- The problem -
Once "middle dip: (802, 505)" turns up in a line below, reproduce that line and those after it exactly, stopping after the line with "pinky dip: (859, 699)"; leave pictures out.

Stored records
__________
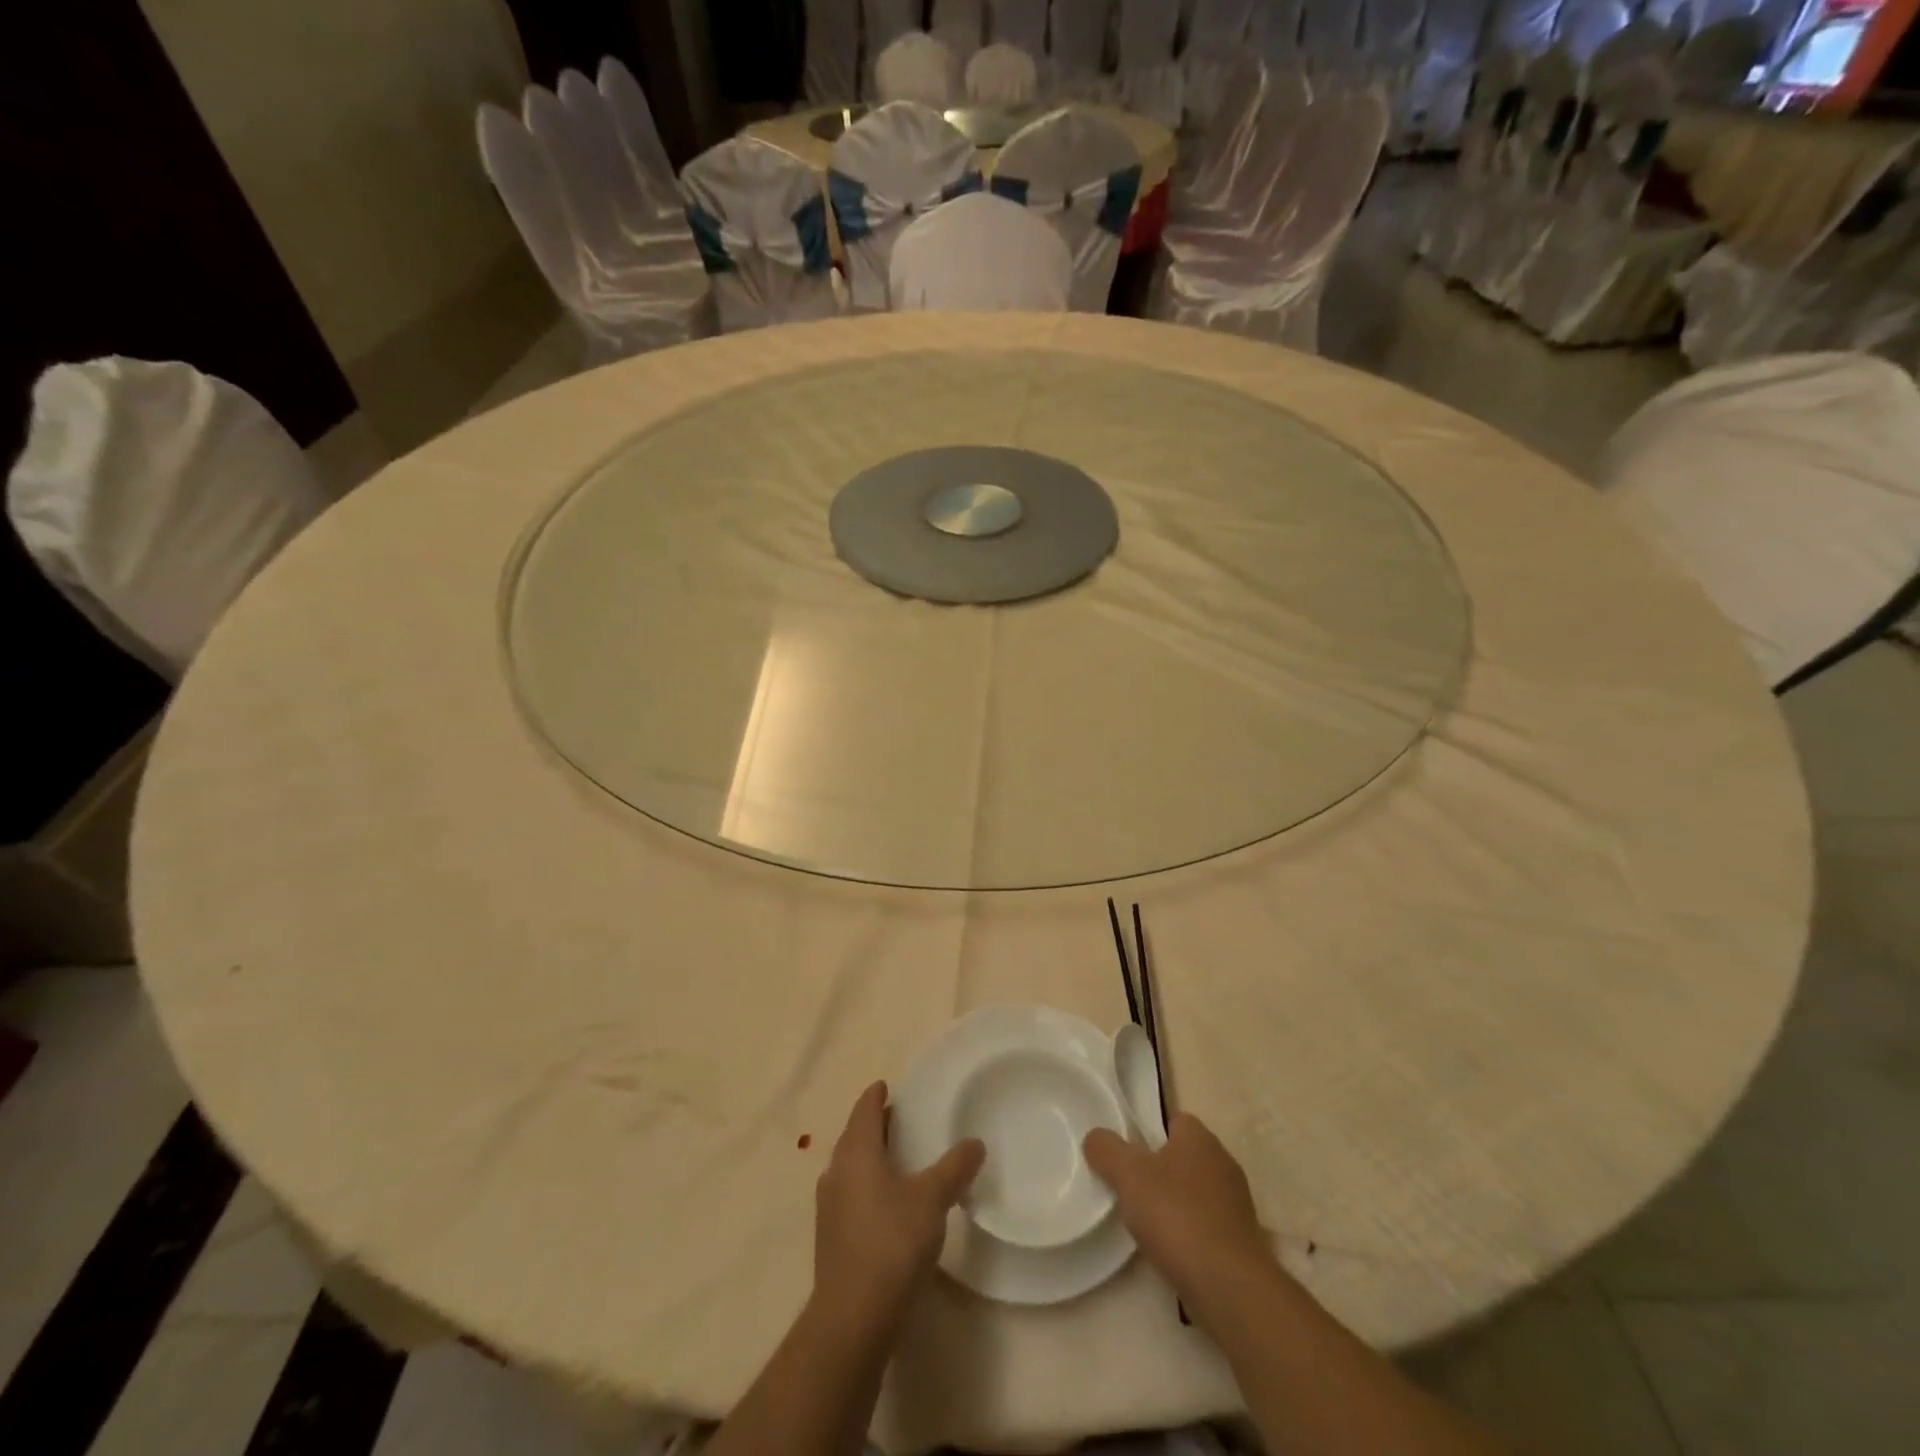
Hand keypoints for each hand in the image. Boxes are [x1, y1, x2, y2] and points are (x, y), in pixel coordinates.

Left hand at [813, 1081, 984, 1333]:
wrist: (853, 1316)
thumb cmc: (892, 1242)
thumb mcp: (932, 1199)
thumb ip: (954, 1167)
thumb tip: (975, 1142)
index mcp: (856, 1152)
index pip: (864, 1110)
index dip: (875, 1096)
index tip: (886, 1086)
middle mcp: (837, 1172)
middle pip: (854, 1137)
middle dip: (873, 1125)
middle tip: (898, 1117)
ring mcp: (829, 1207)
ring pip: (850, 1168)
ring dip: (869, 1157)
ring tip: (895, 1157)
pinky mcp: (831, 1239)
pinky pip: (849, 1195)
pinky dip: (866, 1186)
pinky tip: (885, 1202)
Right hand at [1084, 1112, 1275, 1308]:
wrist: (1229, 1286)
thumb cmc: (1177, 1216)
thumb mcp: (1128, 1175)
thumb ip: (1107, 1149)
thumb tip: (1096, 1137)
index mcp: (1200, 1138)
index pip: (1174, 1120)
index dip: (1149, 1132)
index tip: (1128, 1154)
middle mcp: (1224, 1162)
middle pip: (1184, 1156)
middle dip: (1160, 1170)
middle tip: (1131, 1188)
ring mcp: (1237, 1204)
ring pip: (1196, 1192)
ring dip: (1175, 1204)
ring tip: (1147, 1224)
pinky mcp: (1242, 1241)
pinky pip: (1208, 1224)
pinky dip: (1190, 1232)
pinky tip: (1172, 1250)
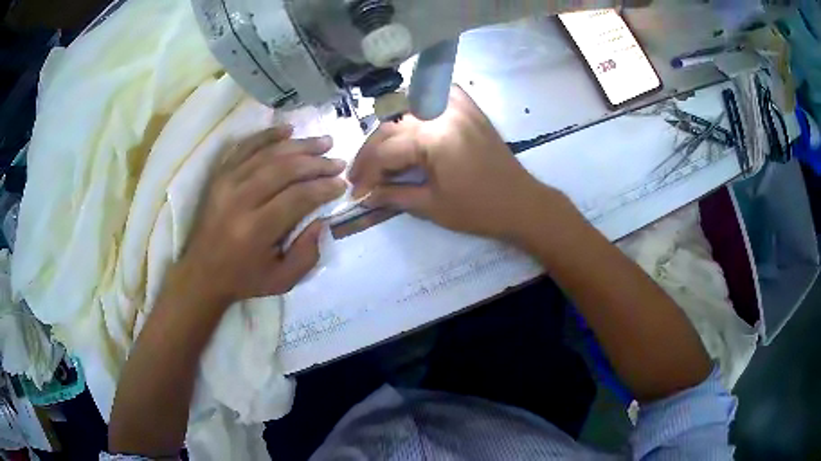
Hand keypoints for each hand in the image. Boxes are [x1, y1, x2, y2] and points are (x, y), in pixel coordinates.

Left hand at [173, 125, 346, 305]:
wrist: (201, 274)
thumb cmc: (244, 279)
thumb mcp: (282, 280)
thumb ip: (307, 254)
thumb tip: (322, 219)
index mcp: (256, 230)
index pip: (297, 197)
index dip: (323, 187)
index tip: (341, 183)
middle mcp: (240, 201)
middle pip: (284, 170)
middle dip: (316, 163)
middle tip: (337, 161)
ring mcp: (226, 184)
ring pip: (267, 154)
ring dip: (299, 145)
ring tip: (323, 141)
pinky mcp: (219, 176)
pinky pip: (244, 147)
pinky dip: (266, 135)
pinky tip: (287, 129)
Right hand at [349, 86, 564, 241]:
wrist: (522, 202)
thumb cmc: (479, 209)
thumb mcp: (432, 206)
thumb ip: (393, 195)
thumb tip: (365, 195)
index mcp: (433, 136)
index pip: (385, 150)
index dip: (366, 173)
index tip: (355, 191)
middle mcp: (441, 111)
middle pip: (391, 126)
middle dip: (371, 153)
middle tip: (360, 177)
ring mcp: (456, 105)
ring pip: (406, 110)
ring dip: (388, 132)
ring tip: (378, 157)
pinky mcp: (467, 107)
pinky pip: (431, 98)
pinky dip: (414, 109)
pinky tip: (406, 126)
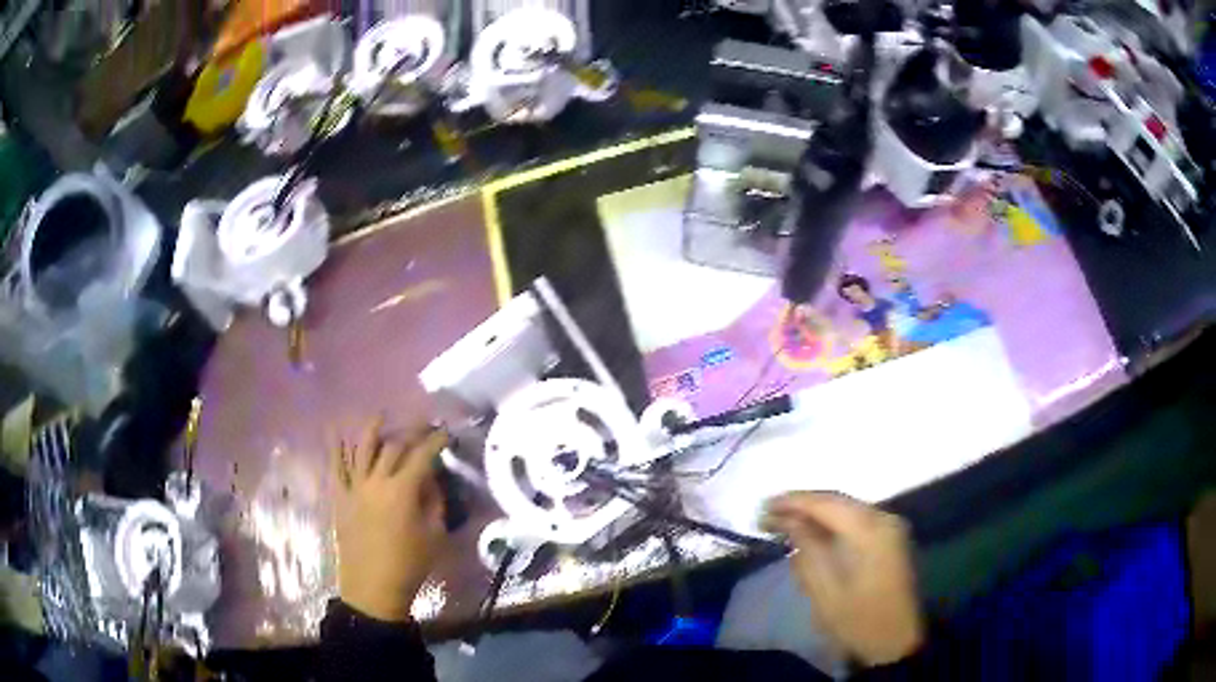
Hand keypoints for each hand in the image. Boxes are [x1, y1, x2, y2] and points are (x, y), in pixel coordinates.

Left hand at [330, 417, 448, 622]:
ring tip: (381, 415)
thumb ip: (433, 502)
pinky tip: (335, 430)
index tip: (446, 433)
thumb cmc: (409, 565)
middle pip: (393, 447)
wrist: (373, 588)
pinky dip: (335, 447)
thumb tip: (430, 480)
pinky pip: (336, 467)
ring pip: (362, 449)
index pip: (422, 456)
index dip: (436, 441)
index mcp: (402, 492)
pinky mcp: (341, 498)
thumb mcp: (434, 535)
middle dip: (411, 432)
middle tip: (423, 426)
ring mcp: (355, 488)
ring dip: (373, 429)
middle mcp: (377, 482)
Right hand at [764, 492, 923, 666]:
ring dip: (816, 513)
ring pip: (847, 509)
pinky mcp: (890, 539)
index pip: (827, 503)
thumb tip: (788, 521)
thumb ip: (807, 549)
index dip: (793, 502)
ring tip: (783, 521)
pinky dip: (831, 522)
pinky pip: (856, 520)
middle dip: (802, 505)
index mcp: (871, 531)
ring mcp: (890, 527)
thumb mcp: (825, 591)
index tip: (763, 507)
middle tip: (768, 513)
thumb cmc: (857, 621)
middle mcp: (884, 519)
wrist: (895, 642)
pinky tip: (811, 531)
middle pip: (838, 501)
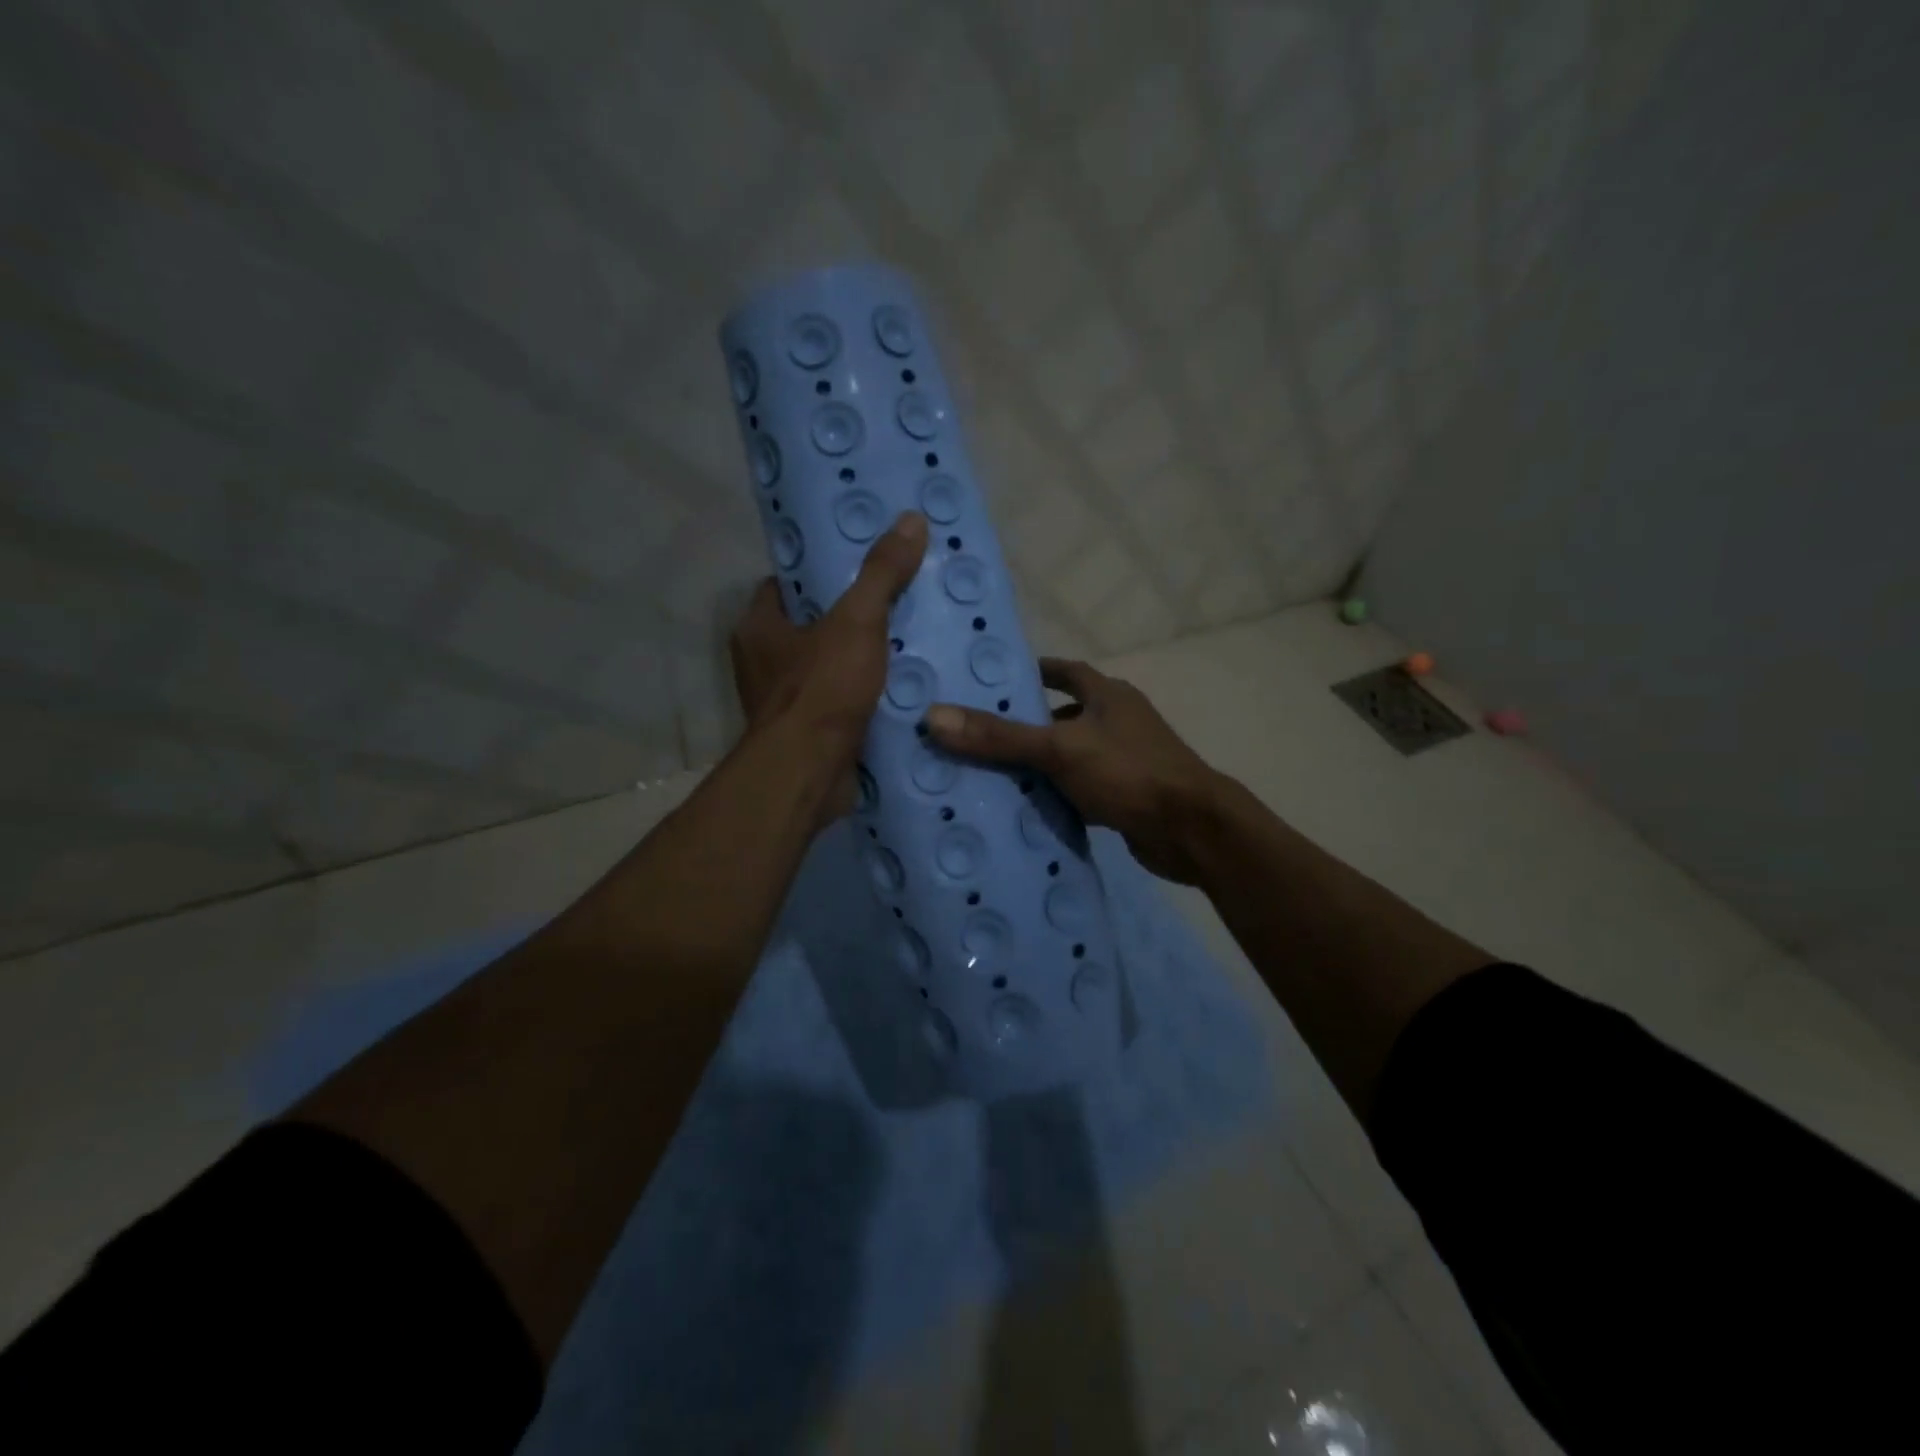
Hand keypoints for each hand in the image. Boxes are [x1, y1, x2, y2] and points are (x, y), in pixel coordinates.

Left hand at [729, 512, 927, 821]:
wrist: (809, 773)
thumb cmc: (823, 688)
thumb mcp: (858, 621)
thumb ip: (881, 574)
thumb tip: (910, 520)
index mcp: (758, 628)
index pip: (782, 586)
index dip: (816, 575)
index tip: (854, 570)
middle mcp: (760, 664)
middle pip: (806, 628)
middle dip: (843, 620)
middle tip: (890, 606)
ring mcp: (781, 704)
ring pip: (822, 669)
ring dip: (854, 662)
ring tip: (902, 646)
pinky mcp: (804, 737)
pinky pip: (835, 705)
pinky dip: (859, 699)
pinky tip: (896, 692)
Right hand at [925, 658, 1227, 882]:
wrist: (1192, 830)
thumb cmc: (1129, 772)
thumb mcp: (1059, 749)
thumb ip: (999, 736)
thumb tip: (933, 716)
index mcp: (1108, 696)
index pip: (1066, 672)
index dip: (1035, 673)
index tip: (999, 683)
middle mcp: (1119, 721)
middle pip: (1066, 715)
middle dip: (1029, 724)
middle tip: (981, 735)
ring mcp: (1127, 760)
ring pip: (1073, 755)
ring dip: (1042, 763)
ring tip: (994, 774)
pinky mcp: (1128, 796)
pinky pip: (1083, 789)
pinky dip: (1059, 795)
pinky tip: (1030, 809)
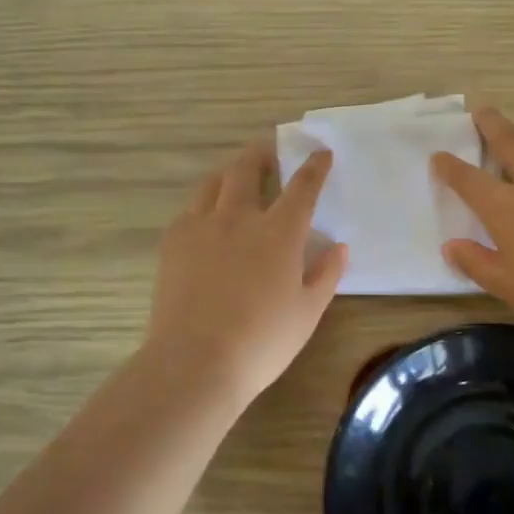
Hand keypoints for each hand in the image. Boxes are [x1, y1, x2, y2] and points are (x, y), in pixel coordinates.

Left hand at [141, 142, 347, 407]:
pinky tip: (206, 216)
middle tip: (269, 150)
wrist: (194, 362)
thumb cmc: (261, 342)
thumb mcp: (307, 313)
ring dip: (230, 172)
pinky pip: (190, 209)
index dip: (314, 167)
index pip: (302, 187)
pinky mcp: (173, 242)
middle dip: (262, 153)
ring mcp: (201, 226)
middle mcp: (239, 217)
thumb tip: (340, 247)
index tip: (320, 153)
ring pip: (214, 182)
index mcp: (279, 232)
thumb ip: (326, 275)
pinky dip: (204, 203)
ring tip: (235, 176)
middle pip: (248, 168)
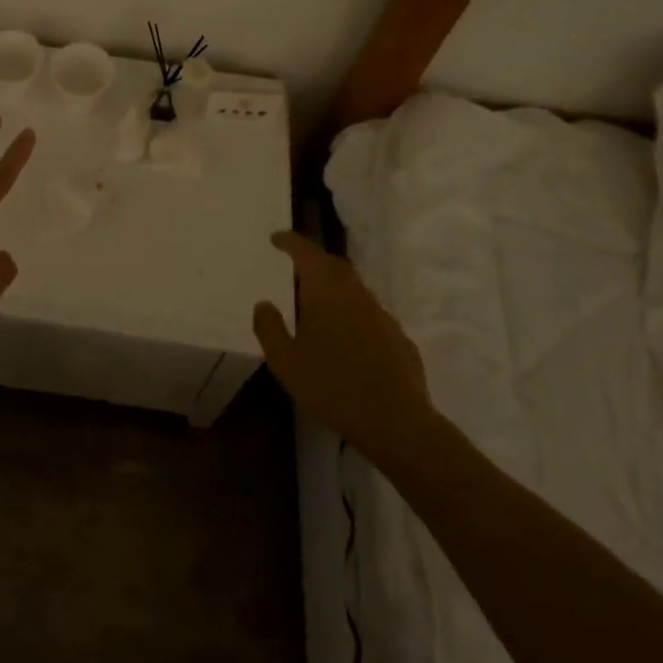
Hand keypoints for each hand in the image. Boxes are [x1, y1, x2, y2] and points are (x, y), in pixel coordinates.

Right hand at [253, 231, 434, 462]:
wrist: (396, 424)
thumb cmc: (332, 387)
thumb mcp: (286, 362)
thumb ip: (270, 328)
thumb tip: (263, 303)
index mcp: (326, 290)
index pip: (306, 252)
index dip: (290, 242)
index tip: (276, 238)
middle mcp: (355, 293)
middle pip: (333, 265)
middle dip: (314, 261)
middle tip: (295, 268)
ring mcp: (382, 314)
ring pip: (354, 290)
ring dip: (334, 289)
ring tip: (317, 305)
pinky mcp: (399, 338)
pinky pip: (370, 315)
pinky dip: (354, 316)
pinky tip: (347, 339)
__________
- Answer section -
middle dip: (802, 505)
index mcp: (871, 531)
ring mcp: (890, 527)
thumb mcp: (825, 591)
index tip: (763, 507)
middle tip: (768, 513)
thumb cmc: (857, 621)
middle mcp: (884, 519)
wrist: (895, 642)
pinky tip: (811, 531)
middle pip: (838, 501)
Hand keypoints for each hand in the image. Boxes are [x1, y1, x2, y2] and points are (x, y), in pixel coordinates.

Left hand at [729, 512, 927, 821]:
wrist: (809, 773)
thumb cmc: (823, 688)
thumb mcp: (858, 621)
thumb ip: (881, 574)
thumb tip: (910, 520)
index mcp: (758, 628)
index pip: (782, 586)
index dip: (816, 575)
index tip: (854, 570)
middle mcp: (760, 664)
middle pip: (806, 628)
middle dip: (843, 620)
middle tip: (890, 606)
ring mcp: (781, 704)
ring pip: (822, 669)
ring dip: (854, 662)
ring tip: (902, 646)
pinky mcp: (804, 737)
pinky pip: (835, 705)
pinky dip: (859, 699)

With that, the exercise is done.